Let’s use the %td format - for example 01Jan2000
| bdays bday kbdays kbday |
|--------------------------------------------|
1. | 1/24/1961 24jan1961 . |
2. | 4/15/1968 15apr1968 4/15/1995 12888 |
3. | 5/23/1971 23may1971 8/15/2003 15932 |
4. | 6/25/1973 25jun1973 . |
5. | 9/22/1981 22sep1981 1/12/1999 14256 |
|--------------------------------------------|
6. | 10/15/1973 15oct1973 . |
7. | 7/1/1977 01jul1977 5/20/1998 14019 |
8. | 8/3/1976 03aug1976 . |
+--------------------------------------------+
Let’s use the %tdNN/DD/YY format…NN is used for 01-12 and nn is for 1-12,DD for the day 01-31, and YY is for the last two digits of the year.
| bdays bday kbdays kbday |
|-------------------------------------------|
1. | 1/24/1961 01/24/61 . |
2. | 4/15/1968 04/15/68 4/15/1995 12888 |
3. | 5/23/1971 05/23/71 8/15/2003 15932 |
4. | 6/25/1973 06/25/73 . |
5. | 9/22/1981 09/22/81 1/12/1999 14256 |
|-------------------------------------------|
6. | 10/15/1973 10/15/73 . |
7. | 7/1/1977 07/01/77 5/20/1998 14019 |
8. | 8/3/1976 08/03/76 . |
+-------------------------------------------+
Mon is Jan-Dec, and Month is January-December.
| bdays bday kbdays kbday |
|--------------------------------------------------|
1. | 1/24/1961 January/24/61 . |
2. | 4/15/1968 April/15/68 4/15/1995 12888 |
3. | 5/23/1971 May/23/71 8/15/2003 15932 |
4. | 6/25/1973 June/25/73 . |
5. | 9/22/1981 September/22/81 1/12/1999 14256 |
|--------------------------------------------------|
6. | 10/15/1973 October/15/73 . |
7. | 7/1/1977 July/01/77 5/20/1998 14019 |
8. | 8/3/1976 August/03/76 . |
+--------------------------------------------------+
We can use a standard Month DD, YYYY with the format %tdMonth_DD,CCYY. Where Month is the full name of the month, DD is our days in digits, and CC is Century, such as 19- and 20- and YY is 2-digit year, such as -88, -97
| bdays bday kbdays kbday |
|----------------------------------------------------|
1. | 1/24/1961 January 24,1961 . |
2. | 4/15/1968 April 15,1968 4/15/1995 12888 |
3. | 5/23/1971 May 23,1971 8/15/2003 15932 |
4. | 6/25/1973 June 25,1973 . |
5. | 9/22/1981 September 22,1981 1/12/1999 14256 |
|----------------------------------------------------|
6. | 10/15/1973 October 15,1973 . |
7. | 7/1/1977 July 01,1977 5/20/1998 14019 |
8. | 8/3/1976 August 03,1976 . |
+----------------------------------------------------+
Let’s use a standard format, but don’t use YYYY - it just repeats the 2-digit year twice.

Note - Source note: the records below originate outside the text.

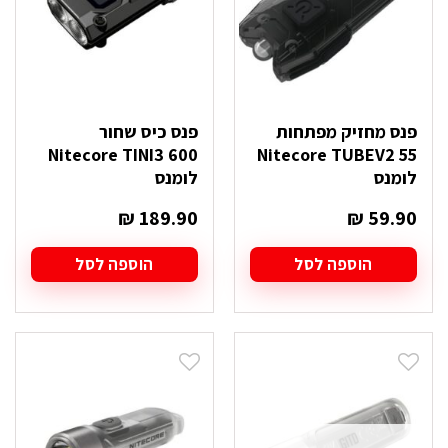
פנס מחזיק מפתחות
פנס כיס שחור
Nitecore TINI3 600
Nitecore TUBEV2 55
לומנס
לומנס
₪
189.90
₪
59.90
הוספה לסל
הוספה לסל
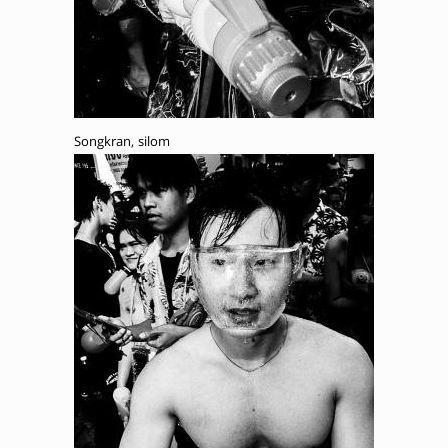
Songkran, silom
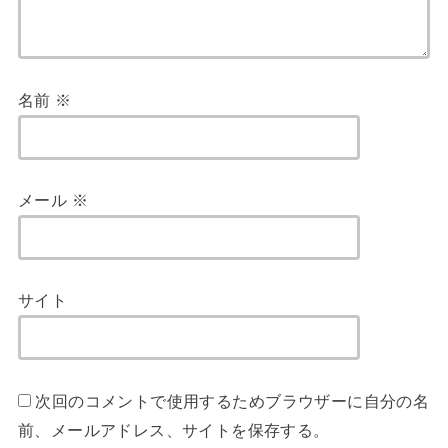
名前
※
メール
※
サイト
次回のコメントで使用するためブラウザーに自分の名
前、メールアドレス、サイトを保存する。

| bdays bday kbdays kbday |
|---------------------------------------------|
1. | 1/24/1961 01/24/6161 . |
2. | 4/15/1968 04/15/6868 4/15/1995 12888 |
3. | 5/23/1971 05/23/7171 8/15/2003 15932 |
4. | 6/25/1973 06/25/7373 . |
5. | 9/22/1981 09/22/8181 1/12/1999 14256 |
|---------------------------------------------|
6. | 10/15/1973 10/15/7373 . |
7. | 7/1/1977 07/01/7777 5/20/1998 14019 |
8. | 8/3/1976 08/03/7676 . |
+---------------------------------------------+
Use %tdNN/DD/CCYY instead for the desired result.
format bday %tdNN/DD/CCYY
list bdays bday kbdays kbday
label variable bday "Date of birth of student"

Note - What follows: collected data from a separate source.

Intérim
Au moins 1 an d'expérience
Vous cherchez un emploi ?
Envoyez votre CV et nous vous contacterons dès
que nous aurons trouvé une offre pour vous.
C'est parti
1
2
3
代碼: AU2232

label variable kbdays "Date of birth of child" | bdays bday kbdays kbday |
|---------------------------------------------|
1. | 1/24/1961 01/24/1961 . |
2. | 4/15/1968 04/15/1968 4/15/1995 12888 |
3. | 5/23/1971 05/23/1971 8/15/2003 15932 |
4. | 6/25/1973 06/25/1973 . |
5. | 9/22/1981 09/22/1981 1/12/1999 14256 |
|---------------------------------------------|
6. | 10/15/1973 10/15/1973 . |
7. | 7/1/1977 07/01/1977 5/20/1998 14019 |
8. | 8/3/1976 08/03/1976 . |
+---------------------------------------------+
bday and bdays are redundent and we’ll only keep one.